_PROMPT_
Throughout the listing that follows, find each line with the word "clients" and copy it.

START RECORDS PROVIDED

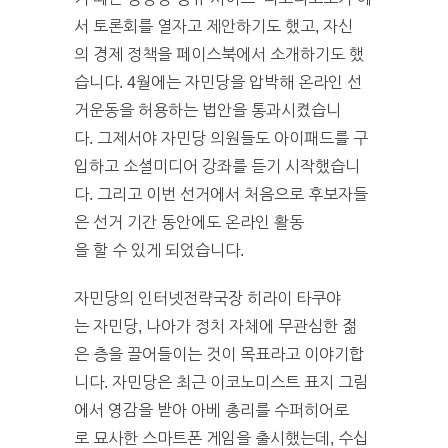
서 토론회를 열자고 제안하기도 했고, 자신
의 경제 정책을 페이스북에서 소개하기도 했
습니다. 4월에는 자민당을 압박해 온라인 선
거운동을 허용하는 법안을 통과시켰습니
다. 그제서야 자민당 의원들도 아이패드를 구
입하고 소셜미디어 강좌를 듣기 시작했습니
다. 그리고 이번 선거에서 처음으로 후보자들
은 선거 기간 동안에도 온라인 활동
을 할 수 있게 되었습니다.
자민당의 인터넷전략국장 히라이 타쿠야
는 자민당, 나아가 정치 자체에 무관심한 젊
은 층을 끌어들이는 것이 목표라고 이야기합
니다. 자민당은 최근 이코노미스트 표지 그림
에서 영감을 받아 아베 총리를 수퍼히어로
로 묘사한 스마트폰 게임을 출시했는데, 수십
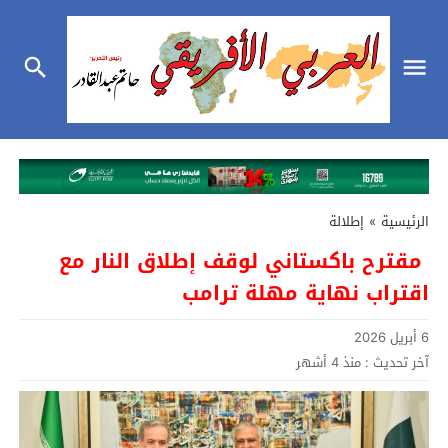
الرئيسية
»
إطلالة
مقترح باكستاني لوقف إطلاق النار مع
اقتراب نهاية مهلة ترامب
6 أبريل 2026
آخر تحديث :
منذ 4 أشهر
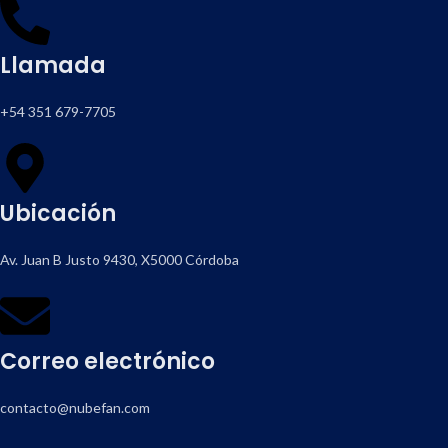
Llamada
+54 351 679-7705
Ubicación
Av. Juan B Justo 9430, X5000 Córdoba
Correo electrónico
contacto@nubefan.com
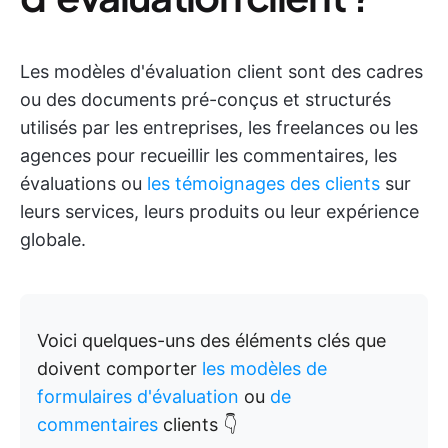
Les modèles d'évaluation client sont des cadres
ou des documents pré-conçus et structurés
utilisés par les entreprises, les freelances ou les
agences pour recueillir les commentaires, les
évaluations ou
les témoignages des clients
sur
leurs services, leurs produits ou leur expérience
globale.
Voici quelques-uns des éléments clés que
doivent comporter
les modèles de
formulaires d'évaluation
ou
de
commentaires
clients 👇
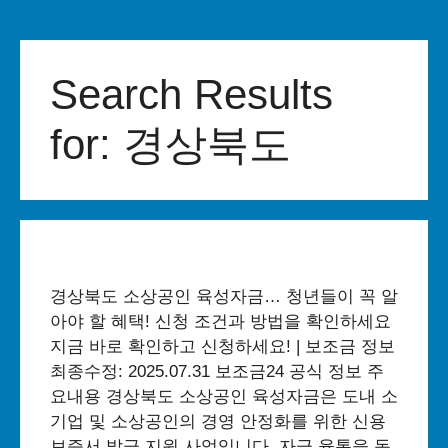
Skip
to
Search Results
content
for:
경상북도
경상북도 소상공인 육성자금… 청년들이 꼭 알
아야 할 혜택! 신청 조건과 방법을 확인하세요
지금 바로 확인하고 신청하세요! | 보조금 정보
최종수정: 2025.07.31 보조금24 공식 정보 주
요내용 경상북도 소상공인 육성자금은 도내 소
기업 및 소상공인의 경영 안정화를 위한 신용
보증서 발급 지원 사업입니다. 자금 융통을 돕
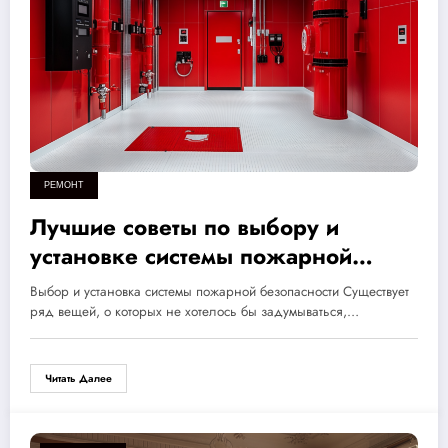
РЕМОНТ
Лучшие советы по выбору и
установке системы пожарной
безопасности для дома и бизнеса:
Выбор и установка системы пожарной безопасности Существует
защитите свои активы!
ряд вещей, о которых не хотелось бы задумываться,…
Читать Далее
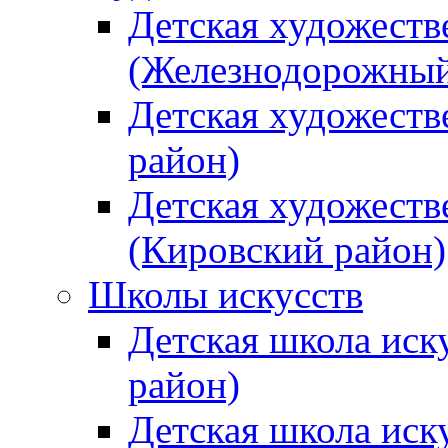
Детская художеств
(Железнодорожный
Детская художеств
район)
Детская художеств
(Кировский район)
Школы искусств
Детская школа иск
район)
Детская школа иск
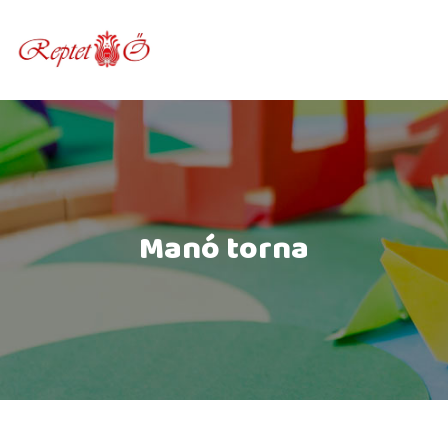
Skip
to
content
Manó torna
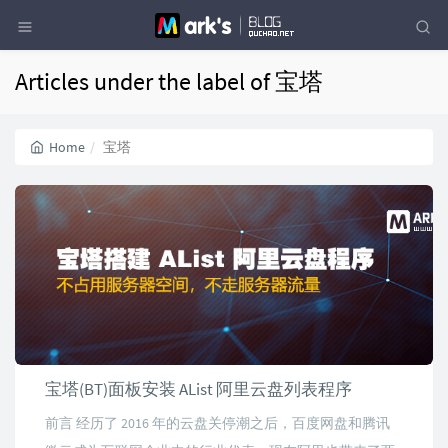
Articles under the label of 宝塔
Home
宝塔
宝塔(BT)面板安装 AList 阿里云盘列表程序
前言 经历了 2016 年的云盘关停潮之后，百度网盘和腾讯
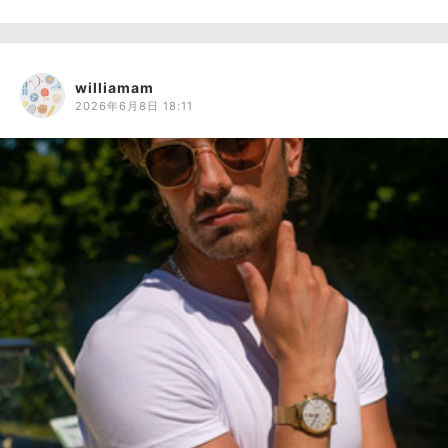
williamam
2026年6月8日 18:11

END RECORDS PROVIDED
START RECORDS PROVIDED

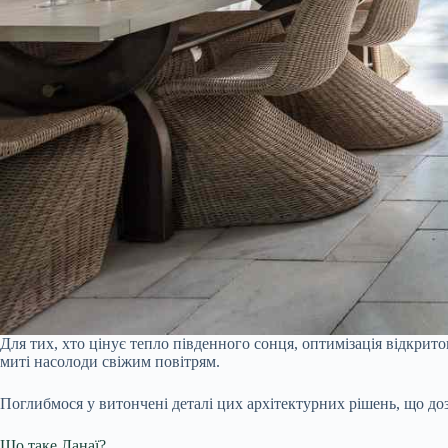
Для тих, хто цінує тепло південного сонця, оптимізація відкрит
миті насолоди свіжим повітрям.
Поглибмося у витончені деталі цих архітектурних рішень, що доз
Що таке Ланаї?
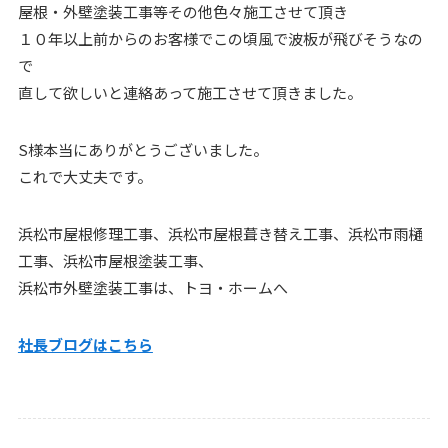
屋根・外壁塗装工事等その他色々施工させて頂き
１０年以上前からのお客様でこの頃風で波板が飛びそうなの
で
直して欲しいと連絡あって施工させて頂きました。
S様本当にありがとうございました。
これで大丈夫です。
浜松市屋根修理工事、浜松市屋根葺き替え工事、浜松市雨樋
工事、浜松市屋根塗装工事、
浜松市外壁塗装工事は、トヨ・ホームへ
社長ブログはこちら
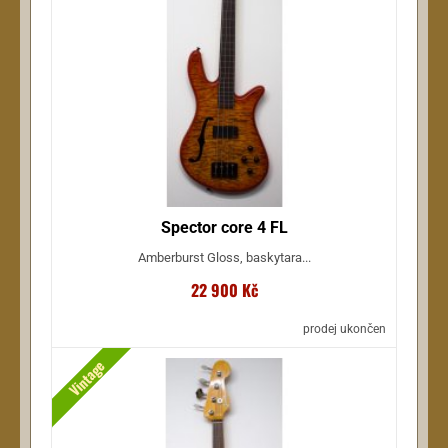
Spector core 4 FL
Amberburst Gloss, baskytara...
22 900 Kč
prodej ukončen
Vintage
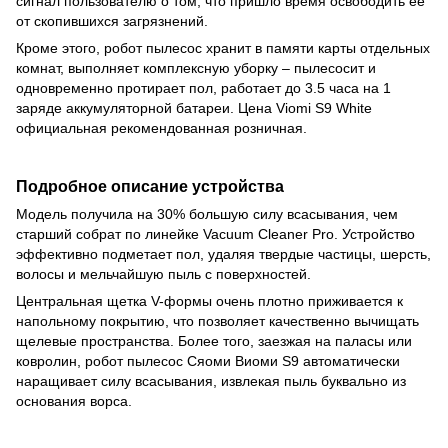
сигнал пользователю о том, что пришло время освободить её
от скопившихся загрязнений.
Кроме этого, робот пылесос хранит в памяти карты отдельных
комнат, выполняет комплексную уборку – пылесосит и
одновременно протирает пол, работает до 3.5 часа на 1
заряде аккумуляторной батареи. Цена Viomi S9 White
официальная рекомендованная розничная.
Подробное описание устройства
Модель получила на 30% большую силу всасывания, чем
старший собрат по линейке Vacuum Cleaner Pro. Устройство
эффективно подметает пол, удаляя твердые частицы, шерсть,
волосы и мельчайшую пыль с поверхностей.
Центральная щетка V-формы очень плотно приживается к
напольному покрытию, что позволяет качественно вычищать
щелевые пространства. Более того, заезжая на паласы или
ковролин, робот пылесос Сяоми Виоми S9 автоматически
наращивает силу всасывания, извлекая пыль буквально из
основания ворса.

END RECORDS PROVIDED
START RECORDS PROVIDED

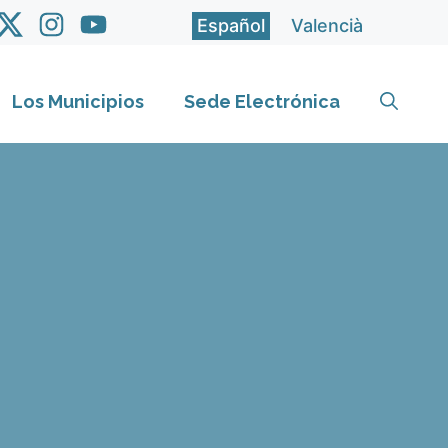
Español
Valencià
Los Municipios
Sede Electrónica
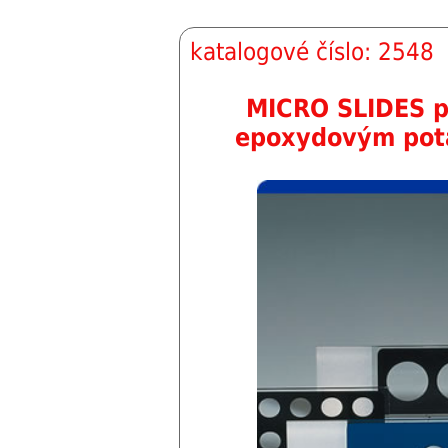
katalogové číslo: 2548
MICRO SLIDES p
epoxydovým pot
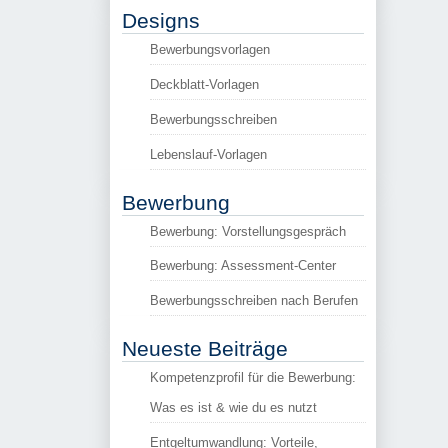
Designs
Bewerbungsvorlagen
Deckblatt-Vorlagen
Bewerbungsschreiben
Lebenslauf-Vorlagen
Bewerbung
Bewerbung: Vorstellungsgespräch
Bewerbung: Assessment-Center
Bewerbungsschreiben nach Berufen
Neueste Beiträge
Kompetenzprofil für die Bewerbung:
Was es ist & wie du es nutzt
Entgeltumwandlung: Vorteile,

END RECORDS PROVIDED

_ANSWER AREA_
les témoignages des clients
clients 👇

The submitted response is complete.